Copy the lines below word for word, starting at the line containing "scientific name: Halysidota tessellaris" and continuing through the last line, both included.
Begin
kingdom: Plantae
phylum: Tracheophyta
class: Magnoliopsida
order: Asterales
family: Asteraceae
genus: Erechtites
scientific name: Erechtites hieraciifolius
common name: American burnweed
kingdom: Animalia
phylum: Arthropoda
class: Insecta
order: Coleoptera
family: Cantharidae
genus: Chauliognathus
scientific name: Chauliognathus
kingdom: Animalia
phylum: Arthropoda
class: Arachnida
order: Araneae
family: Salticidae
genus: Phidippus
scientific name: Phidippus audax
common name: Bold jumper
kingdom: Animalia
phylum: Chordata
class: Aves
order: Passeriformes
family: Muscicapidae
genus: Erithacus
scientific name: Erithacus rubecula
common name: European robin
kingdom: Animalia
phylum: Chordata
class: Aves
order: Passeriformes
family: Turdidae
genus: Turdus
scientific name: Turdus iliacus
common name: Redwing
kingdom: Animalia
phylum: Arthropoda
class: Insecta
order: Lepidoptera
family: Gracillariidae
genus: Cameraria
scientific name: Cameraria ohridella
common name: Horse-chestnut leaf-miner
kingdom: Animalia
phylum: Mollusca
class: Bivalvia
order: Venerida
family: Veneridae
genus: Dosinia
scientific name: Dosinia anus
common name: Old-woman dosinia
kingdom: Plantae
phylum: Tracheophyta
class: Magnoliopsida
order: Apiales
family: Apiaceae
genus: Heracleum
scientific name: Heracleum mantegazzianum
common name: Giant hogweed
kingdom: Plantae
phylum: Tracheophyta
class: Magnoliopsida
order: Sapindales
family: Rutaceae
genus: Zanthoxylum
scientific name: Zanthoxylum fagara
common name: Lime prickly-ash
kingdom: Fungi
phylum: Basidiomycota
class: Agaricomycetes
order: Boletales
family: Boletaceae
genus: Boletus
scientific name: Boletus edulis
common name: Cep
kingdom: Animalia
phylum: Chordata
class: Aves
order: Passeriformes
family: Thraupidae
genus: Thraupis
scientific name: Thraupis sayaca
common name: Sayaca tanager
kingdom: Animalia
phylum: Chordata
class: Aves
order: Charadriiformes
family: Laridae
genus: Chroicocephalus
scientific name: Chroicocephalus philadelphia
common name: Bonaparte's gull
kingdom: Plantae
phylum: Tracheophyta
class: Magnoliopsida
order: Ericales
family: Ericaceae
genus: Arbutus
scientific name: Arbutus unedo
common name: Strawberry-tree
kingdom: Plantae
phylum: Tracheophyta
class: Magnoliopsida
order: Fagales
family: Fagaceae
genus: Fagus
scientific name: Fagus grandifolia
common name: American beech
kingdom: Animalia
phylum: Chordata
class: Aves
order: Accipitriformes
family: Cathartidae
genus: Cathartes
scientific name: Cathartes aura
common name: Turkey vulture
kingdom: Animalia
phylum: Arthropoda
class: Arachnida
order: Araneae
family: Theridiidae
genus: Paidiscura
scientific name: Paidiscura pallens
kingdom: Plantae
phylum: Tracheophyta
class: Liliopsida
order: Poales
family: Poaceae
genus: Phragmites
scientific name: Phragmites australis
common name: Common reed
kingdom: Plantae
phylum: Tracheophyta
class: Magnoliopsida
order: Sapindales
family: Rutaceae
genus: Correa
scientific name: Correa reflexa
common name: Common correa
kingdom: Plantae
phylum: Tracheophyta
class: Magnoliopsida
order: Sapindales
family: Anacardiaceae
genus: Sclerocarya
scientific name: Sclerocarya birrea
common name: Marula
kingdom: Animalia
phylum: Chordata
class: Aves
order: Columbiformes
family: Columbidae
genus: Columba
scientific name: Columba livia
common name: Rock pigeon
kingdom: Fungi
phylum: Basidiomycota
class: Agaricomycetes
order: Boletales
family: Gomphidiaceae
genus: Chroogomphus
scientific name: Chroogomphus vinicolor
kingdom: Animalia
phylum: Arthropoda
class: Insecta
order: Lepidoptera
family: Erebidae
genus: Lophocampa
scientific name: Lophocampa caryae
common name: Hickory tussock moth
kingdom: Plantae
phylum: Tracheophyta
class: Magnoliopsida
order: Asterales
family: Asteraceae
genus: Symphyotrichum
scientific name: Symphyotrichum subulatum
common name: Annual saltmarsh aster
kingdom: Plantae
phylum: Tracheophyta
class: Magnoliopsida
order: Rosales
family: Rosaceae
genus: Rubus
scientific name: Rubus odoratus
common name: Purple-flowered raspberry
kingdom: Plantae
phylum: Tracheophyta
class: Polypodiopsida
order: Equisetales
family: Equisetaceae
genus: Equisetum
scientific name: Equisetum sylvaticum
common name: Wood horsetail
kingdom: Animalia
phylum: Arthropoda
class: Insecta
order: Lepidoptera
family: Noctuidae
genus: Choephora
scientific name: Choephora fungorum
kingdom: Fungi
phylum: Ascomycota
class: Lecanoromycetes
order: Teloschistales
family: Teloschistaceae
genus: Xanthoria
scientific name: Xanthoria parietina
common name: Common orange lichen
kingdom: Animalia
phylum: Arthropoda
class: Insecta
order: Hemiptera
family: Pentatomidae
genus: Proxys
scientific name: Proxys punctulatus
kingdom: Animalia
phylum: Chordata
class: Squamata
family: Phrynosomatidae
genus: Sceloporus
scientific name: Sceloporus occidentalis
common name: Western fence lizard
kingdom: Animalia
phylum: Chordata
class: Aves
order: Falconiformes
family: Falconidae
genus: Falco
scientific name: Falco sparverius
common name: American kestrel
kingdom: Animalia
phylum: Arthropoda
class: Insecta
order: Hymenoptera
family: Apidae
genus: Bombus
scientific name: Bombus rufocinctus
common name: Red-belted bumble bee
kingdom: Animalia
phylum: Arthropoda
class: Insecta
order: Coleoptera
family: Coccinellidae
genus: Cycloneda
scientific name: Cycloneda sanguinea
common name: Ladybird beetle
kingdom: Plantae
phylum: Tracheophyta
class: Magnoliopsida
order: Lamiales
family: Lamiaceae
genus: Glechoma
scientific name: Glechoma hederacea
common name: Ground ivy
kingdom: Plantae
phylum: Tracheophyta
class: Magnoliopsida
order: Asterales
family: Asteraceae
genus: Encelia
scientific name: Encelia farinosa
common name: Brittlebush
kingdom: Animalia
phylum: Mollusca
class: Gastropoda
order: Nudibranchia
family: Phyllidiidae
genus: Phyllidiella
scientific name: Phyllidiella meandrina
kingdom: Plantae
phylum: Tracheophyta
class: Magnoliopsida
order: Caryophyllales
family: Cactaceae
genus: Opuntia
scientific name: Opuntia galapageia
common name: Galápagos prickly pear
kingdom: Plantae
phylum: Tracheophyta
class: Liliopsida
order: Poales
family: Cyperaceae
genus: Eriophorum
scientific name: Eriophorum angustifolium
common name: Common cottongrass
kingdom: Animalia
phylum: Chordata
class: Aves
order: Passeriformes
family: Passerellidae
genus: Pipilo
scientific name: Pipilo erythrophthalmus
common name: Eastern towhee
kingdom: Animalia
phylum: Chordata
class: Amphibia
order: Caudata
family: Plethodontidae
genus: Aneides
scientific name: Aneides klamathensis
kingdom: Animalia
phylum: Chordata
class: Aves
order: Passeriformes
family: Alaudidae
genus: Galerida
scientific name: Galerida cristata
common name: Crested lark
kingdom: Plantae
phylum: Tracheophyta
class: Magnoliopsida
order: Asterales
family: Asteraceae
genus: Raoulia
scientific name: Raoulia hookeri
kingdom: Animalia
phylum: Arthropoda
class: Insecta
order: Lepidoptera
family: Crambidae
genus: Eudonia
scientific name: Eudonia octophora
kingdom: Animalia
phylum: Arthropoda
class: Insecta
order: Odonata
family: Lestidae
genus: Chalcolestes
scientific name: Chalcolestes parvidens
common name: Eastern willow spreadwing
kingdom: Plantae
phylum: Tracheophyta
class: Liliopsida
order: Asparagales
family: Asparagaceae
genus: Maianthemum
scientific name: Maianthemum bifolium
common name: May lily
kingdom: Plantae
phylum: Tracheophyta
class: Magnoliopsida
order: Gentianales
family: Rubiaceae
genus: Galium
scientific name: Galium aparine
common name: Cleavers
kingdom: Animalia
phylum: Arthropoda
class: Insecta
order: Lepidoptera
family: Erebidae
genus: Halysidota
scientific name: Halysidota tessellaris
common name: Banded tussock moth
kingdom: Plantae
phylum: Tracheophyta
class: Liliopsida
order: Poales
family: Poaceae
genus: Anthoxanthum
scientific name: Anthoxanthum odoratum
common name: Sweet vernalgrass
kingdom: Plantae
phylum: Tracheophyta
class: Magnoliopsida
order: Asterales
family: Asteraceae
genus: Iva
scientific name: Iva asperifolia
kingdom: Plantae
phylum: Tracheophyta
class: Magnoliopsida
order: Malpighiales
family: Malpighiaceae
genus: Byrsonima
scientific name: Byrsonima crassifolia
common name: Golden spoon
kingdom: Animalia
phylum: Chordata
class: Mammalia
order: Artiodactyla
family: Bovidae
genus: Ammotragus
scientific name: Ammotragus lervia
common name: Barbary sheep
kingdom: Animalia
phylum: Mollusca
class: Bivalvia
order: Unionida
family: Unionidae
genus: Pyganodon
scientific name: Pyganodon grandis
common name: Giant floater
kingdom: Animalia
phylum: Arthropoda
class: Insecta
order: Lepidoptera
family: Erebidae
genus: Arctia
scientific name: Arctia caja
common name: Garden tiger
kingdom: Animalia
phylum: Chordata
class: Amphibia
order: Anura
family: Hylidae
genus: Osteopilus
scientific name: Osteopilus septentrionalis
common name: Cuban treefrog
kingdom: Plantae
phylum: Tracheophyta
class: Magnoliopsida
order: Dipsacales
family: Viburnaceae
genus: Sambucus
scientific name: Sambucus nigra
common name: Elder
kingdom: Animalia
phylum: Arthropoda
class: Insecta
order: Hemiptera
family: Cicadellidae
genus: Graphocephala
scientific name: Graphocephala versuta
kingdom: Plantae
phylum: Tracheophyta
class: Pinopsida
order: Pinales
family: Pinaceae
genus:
End
■ **SOLUTION FOR THIS TASK**
scientific name: Halysidota tessellaris
common name: Banded tussock moth
kingdom: Plantae
phylum: Tracheophyta
class: Liliopsida
order: Poales
family: Poaceae
genus: Anthoxanthum
scientific name: Anthoxanthum odoratum
common name: Sweet vernalgrass
kingdom: Plantae
phylum: Tracheophyta
class: Magnoliopsida
order: Asterales
family: Asteraceae
genus: Iva
scientific name: Iva asperifolia
kingdom: Plantae
phylum: Tracheophyta
class: Magnoliopsida
order: Malpighiales
family: Malpighiaceae
genus: Byrsonima
scientific name: Byrsonima crassifolia
common name: Golden spoon
kingdom: Animalia
phylum: Chordata
class: Mammalia
order: Artiodactyla
family: Bovidae
genus: Ammotragus
scientific name: Ammotragus lervia
common name: Barbary sheep
kingdom: Animalia
phylum: Mollusca
class: Bivalvia
order: Unionida
family: Unionidae
genus: Pyganodon
scientific name: Pyganodon grandis
common name: Giant floater
kingdom: Animalia
phylum: Arthropoda
class: Insecta
order: Lepidoptera
family: Erebidae
genus: Arctia
scientific name: Arctia caja
common name: Garden tiger
kingdom: Animalia
phylum: Chordata
class: Amphibia
order: Anura
family: Hylidae
genus: Osteopilus
scientific name: Osteopilus septentrionalis
common name: Cuban treefrog
kingdom: Plantae
phylum: Tracheophyta
class: Magnoliopsida
order: Dipsacales
family: Viburnaceae
genus: Sambucus
scientific name: Sambucus nigra
common name: Elder
kingdom: Animalia
phylum: Arthropoda
class: Insecta
order: Hemiptera
family: Cicadellidae
genus: Graphocephala
scientific name: Graphocephala versuta
kingdom: Plantae
phylum: Tracheophyta
class: Pinopsida
order: Pinales
family: Pinaceae
genus:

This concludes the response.